DUE TO SPAM, SIGN-UP IS DISABLED. Goto Selfserve wiki signup and request an account.
Status
| Page properties | ||||||||||||||||||
|---|---|---|---|---|---|---|---|---|---|---|---|---|---|---|---|---|---|---|
|
This AIP is part of AIP-63, which aims to add DAG Versioning to Airflow.
Motivation
Today TaskInstance doesn’t maintain any history for prior tries of a task - when a retry starts, it resets everything about the prior try. This means one is unable to know even simple things about a prior try without looking at the task logs. This also means it’s impractical to show this level of detail in the UI for users.
Considerations
To start, we will take this opportunity to create a synthetic primary key on TaskInstance to make it easier to reference a specific task instance. We will also adjust the foreign key on TaskInstance to use the DagRun synthetic key (id) instead of the logical key (dag_id, run_id).
At a high level, Airflow will need to store the details of a TaskInstance try. We have a few options on how to achieve this, and we will determine the best approach as we roll up our sleeves during implementation. A few options include:
- Track the complete try details in another table, something like `task_instance_tries`. Optionally keep the logical key portion of the existing `task_instance` table in that table, with select denormalized columns (like `state`), and possibly a FK to the tries row.

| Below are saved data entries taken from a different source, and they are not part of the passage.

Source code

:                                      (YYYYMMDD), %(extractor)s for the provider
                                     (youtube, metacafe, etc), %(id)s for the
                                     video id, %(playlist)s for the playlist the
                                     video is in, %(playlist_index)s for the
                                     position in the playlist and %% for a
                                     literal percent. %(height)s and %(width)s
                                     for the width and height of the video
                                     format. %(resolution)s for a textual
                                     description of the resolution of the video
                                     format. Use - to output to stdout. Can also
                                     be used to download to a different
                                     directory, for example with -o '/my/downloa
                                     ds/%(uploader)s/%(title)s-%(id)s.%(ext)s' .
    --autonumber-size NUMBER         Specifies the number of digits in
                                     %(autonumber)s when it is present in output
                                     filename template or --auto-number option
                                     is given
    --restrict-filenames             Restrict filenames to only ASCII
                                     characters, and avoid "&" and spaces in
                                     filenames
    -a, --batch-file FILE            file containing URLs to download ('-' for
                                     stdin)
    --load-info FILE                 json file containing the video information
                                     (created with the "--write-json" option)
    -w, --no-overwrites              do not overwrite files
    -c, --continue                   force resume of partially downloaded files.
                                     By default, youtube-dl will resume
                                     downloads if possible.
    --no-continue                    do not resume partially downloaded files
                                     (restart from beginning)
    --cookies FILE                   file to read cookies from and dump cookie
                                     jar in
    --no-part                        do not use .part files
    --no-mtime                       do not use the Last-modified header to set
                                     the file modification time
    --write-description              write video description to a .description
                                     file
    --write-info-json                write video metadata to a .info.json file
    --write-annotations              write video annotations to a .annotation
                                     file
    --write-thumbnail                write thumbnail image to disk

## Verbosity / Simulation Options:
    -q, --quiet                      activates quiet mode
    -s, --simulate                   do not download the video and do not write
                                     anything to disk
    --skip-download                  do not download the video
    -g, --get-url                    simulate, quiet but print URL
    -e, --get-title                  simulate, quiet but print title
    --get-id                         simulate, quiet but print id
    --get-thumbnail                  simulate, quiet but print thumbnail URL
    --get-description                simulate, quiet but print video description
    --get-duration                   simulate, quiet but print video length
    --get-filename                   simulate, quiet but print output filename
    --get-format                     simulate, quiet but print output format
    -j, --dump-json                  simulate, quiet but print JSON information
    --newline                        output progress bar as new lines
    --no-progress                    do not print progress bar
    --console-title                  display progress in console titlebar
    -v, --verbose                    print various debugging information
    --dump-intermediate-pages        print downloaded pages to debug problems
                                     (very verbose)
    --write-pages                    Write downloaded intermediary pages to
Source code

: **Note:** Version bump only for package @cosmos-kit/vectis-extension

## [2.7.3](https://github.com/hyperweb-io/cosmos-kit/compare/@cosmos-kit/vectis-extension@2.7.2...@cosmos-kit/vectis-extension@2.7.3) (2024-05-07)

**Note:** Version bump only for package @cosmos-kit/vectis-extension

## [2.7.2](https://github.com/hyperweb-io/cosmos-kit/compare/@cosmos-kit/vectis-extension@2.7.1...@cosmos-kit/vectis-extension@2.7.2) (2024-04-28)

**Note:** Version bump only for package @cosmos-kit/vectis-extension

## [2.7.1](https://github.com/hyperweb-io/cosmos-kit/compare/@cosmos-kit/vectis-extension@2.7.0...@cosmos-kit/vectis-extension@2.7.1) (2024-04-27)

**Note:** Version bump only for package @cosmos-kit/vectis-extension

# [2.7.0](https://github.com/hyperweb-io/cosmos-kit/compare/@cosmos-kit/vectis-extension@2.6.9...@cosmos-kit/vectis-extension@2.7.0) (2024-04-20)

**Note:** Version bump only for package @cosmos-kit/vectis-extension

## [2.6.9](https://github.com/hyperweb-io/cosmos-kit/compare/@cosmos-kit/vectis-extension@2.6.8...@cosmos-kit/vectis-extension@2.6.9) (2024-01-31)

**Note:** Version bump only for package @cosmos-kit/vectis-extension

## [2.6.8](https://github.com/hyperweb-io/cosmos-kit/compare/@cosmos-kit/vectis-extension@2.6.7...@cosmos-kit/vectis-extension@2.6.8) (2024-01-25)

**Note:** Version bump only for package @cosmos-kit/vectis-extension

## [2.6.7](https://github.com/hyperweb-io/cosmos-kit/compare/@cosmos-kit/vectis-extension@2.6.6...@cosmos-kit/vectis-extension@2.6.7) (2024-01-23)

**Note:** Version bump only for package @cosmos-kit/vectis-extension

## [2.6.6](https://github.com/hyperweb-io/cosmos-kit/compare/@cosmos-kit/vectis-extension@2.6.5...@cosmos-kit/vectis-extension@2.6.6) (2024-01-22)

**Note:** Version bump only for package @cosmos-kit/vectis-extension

- Add `try_number` to the logical key of `task_instance`. This might have query complexity concerns, however.
One thing to keep in mind is that every column on a task instance other than dag_id, task_id, run_id, and map_index can change between tries, so we have to keep all of them for a complete history.
A focal point will be in ensuring the query the scheduler uses to decide what tasks are ready remains performant. We will, however, consider other common access patterns as well, like ensuring the UI dashboard is still performant enough.
TaskInstance is a widely used entity in Airflow, so backward compatibility will be maintained for places where user code interacts directly with TIs (e.g. task context).
The UI will utilize the familiar try buttons in use today for task logs for the TI views:
The REST api endpoints will also be updated as appropriate. For example, the `dags/{dag_id}/dagRuns/{dag_run_id}/taskInstances/{task_id}` endpoint will return the latest Task Instance. An additional ``dags/{dag_id}/dagRuns/{dag_run_id}/taskInstances/{task_id}/tries/{try_number}` endpoint will be added to allow retrieval of earlier Task Instances.
This AIP will be considered done when TaskInstance history is tracked, and basic UI/API/CLI functionality exposes that information to users.